Pejuang Garis Dua Wajib Tahu, Ini Langkah Tepat Setelah Berhubungan Intim Agar Cepat Hamil
JAKARTA – Bagi pasangan suami istri yang sedang menjalani program kehamilan (promil), setiap detail kecil dalam prosesnya tentu menjadi hal yang sangat diperhatikan. Selain menghitung masa subur dan menjaga asupan nutrisi harian, ternyata ada beberapa kebiasaan atau langkah sederhana pasca-berhubungan intim yang dinilai mampu mendongkrak peluang terjadinya pembuahan secara signifikan.
Panduan serta tips medis yang sangat berguna bagi para pemburu garis dua ini dirilis secara luas pada hari Kamis, 4 Juni 2026. Berdasarkan penjelasan para pakar obstetri dan ginekologi, banyak pasangan yang masih kurang tepat dalam mengambil tindakan sesaat setelah ejakulasi terjadi, sehingga sperma tidak mampu membuahi sel telur secara optimal.

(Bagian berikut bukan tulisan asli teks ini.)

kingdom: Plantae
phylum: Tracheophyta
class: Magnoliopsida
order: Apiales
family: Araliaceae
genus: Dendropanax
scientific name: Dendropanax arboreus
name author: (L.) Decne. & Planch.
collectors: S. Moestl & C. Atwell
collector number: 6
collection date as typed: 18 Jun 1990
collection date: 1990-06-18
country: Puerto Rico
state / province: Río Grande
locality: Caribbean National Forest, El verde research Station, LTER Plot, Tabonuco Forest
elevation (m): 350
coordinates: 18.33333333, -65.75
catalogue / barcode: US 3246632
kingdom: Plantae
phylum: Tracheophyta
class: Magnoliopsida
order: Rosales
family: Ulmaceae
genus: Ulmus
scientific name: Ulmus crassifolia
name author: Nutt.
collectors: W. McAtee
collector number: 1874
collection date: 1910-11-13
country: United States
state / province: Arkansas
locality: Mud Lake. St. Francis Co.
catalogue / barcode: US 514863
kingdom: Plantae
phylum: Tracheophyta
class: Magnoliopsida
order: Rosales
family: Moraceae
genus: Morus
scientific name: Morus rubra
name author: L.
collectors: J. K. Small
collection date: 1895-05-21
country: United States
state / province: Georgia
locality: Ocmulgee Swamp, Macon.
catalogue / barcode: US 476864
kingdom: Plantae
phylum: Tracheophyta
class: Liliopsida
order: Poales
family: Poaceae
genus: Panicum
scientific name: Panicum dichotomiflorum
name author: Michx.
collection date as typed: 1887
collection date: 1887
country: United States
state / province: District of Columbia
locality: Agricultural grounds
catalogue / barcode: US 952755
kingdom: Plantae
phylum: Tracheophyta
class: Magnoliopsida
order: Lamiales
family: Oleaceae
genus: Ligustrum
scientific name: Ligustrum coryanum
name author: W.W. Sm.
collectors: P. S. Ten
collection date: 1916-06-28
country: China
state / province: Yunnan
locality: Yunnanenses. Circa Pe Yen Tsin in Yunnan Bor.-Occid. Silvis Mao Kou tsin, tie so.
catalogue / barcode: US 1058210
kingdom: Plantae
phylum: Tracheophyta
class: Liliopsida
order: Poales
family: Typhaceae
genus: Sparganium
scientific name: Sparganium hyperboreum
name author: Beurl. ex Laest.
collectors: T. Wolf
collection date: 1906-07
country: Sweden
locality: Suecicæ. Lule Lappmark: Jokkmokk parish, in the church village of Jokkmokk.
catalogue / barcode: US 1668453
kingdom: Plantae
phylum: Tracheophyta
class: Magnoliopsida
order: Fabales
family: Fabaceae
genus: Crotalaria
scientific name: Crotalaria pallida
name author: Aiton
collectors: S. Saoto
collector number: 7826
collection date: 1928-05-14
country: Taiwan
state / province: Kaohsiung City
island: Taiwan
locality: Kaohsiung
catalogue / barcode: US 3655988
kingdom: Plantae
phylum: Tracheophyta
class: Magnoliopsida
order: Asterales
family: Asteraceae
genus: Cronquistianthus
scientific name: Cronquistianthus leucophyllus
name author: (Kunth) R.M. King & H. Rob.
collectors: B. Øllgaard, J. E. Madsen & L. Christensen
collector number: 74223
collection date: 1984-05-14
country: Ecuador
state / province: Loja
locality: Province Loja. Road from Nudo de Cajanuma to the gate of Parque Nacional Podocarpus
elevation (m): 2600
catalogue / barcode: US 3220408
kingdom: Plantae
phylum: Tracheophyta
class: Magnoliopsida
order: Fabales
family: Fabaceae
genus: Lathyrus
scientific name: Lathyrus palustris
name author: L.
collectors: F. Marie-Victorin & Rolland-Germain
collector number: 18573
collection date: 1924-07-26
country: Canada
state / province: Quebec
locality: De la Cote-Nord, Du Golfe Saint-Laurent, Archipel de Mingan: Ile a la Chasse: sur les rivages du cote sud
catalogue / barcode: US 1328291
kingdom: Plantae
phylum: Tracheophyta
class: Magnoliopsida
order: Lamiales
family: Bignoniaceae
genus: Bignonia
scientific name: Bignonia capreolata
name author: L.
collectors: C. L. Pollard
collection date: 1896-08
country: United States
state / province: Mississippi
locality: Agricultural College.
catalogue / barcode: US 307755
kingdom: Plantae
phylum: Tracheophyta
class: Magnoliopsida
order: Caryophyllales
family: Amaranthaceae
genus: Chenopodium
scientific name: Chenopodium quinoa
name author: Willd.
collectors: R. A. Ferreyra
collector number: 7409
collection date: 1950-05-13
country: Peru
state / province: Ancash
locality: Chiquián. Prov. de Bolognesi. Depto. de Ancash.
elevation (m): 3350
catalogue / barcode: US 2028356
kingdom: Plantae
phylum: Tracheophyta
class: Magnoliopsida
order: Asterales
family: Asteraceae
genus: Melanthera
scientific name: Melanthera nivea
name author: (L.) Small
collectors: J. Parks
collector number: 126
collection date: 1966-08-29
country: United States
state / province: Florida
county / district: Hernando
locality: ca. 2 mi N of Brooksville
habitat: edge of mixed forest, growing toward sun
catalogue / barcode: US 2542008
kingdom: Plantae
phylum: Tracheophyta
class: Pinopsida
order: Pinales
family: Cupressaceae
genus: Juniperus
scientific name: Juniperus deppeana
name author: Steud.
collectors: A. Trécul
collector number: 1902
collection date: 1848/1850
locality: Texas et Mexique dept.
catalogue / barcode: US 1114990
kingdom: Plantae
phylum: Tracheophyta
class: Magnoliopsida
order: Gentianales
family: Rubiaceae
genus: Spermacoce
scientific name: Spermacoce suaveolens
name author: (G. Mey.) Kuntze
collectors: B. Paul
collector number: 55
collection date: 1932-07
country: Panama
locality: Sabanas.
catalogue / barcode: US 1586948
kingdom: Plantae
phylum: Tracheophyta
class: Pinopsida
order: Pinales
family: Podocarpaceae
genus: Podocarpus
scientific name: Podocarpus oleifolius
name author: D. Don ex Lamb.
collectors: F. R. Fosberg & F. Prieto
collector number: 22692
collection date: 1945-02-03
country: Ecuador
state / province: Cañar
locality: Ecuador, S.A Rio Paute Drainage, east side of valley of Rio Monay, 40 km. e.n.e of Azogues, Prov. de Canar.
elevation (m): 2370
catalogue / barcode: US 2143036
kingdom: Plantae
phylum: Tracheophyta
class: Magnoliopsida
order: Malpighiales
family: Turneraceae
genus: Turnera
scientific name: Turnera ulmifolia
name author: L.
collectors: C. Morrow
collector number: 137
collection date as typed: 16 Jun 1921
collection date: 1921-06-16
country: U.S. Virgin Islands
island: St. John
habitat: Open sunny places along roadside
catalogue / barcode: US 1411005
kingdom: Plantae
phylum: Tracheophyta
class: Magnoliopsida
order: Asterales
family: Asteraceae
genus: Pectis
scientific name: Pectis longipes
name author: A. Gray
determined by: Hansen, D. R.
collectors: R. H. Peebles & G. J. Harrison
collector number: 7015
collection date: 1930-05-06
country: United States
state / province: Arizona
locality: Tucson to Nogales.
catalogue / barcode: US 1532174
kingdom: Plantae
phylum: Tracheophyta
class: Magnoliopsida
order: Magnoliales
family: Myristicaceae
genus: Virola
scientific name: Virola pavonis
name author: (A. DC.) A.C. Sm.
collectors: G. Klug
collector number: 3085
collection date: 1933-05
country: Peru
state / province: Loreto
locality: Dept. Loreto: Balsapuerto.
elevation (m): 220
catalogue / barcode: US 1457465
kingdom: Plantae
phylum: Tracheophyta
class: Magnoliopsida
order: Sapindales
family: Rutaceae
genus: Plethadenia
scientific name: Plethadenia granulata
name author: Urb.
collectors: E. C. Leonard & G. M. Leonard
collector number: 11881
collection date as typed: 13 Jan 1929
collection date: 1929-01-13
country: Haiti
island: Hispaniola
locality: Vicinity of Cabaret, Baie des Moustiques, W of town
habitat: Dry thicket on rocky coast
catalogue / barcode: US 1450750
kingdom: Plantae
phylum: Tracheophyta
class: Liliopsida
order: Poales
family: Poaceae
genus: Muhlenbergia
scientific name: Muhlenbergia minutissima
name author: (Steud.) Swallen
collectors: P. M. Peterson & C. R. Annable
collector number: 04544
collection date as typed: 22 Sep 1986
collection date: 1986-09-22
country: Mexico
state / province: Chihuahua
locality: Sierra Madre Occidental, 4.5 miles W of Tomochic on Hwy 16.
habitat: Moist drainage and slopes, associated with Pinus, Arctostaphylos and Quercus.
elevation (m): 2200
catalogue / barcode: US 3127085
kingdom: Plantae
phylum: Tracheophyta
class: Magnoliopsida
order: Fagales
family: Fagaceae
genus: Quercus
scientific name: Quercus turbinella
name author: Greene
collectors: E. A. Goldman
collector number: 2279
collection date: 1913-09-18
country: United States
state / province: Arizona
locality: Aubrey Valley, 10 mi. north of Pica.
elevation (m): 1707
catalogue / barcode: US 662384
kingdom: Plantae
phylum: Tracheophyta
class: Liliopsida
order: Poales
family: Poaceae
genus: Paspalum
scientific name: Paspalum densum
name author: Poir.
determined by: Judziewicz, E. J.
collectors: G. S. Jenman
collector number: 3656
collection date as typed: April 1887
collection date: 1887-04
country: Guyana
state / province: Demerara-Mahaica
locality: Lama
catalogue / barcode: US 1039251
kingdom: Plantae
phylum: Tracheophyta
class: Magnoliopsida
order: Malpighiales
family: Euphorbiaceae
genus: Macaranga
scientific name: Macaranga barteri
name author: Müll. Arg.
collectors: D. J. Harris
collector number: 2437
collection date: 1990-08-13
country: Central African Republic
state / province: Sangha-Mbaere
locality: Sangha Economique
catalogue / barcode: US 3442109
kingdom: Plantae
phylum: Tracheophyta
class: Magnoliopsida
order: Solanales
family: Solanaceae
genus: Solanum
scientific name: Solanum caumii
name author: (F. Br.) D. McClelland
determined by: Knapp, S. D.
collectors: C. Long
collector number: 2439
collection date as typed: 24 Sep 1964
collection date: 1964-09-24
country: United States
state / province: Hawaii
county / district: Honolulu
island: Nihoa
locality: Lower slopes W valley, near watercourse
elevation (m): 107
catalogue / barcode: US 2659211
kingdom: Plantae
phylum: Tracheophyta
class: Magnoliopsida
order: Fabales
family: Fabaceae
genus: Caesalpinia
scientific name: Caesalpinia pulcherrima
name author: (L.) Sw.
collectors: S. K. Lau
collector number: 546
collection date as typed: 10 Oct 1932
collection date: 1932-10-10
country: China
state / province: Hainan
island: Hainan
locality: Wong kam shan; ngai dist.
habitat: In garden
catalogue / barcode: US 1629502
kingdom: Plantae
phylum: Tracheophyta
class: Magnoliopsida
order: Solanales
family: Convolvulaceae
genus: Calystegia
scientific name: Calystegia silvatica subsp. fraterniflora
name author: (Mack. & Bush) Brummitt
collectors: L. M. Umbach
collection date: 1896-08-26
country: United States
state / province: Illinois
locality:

"Banyak pasangan yang langsung bergegas ke kamar mandi untuk membersihkan diri sesaat setelah selesai bercinta. Padahal, memberikan jeda waktu beberapa menit dengan tetap berbaring di tempat tidur sangat membantu sperma untuk berenang lebih jauh menuju rahim," ungkap seorang pakar kesehatan reproduksi dalam ulasan medisnya.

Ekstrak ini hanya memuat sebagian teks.